* Questions on the material
a) Translate this sentence from the patent claims into Spanish: "The method according to claim 1 further comprising the steps of: determining whether data is associated with said entity by using said particular error detection formula operating on said source word to generate an error checking value; and comparing said error checking value with said error detection field value."
b) According to claim 1 of the patent claims, what gets associated with an entity?

* Text under study
Segment Open

1. A method of incorporating entity identifying information into an error detection field for a source word, comprising the steps of:

associating a particular error detection formula with an entity; and

computing an error detection field value by using said particular error detection formula operating on said source word, whereby said error detection field value includes error detection information and said entity identifying information as a result of computation using said particular error detection formula.

2. The method according to claim 1 further comprising the steps of:

determining whether data is associated with said entity by using said particular error detection formula operating on said source word to generate an error checking value; and

comparing said error checking value with said error detection field value.

3. The method according to claim 1 further comprising the steps of:

associating an additional particular error detection formula with each of at least one additional entities; and

wherein said computing step uses said additional particular error detection formula to associate said data with a particular entity.

4. The method according to claim 3 further comprising the steps of identifying an entity to which data is associated by

using each of said additional particular error detection formula operating on source word fields of said code word to generate a set of error checking values;

applying each member of said set of error checking values to error detection fields of said code word to generate a set of potential entity identifying code words; and

comparing each of said potential entity identifying code words with said code word.

Segment Closed

* Material shown
Segment Open

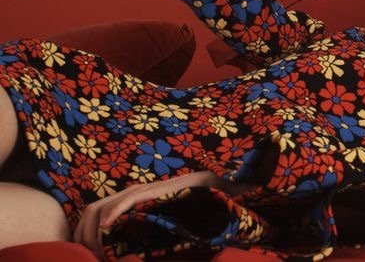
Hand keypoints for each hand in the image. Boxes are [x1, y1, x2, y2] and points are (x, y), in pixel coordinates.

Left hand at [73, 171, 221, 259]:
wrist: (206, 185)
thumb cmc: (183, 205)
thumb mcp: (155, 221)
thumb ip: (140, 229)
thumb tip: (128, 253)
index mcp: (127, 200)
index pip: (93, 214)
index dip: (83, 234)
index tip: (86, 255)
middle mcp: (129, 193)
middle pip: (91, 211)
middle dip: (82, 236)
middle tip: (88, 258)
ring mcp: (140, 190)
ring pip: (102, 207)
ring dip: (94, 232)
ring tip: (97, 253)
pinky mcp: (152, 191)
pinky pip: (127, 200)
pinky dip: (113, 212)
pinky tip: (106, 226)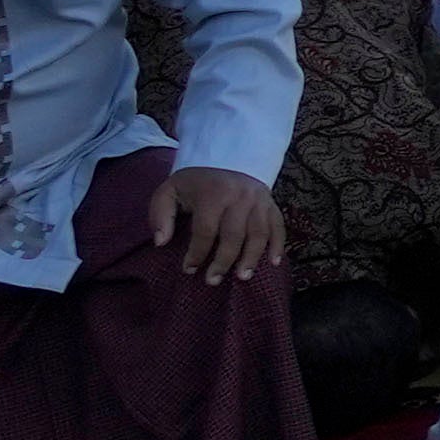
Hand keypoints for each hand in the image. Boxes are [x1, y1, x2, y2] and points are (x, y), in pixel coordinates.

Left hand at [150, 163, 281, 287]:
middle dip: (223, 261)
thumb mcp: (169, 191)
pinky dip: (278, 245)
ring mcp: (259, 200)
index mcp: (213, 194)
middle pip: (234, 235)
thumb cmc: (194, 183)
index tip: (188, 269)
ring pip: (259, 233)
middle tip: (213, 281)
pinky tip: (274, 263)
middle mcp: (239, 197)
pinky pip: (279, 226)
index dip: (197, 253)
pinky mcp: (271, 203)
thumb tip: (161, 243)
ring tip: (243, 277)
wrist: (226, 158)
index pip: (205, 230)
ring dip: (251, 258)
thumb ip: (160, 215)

Segment Closed

* List of solutions
a) El método según la reivindicación 1, que comprende además los pasos de: determinar si los datos están asociados con dicha entidad usando dicha fórmula particular de detección de errores que opera sobre dicha palabra fuente para generar un valor de comprobación de errores; y comparar dicho valor de comprobación de errores con dicho valor del campo de detección de errores.

b) A particular error detection formula.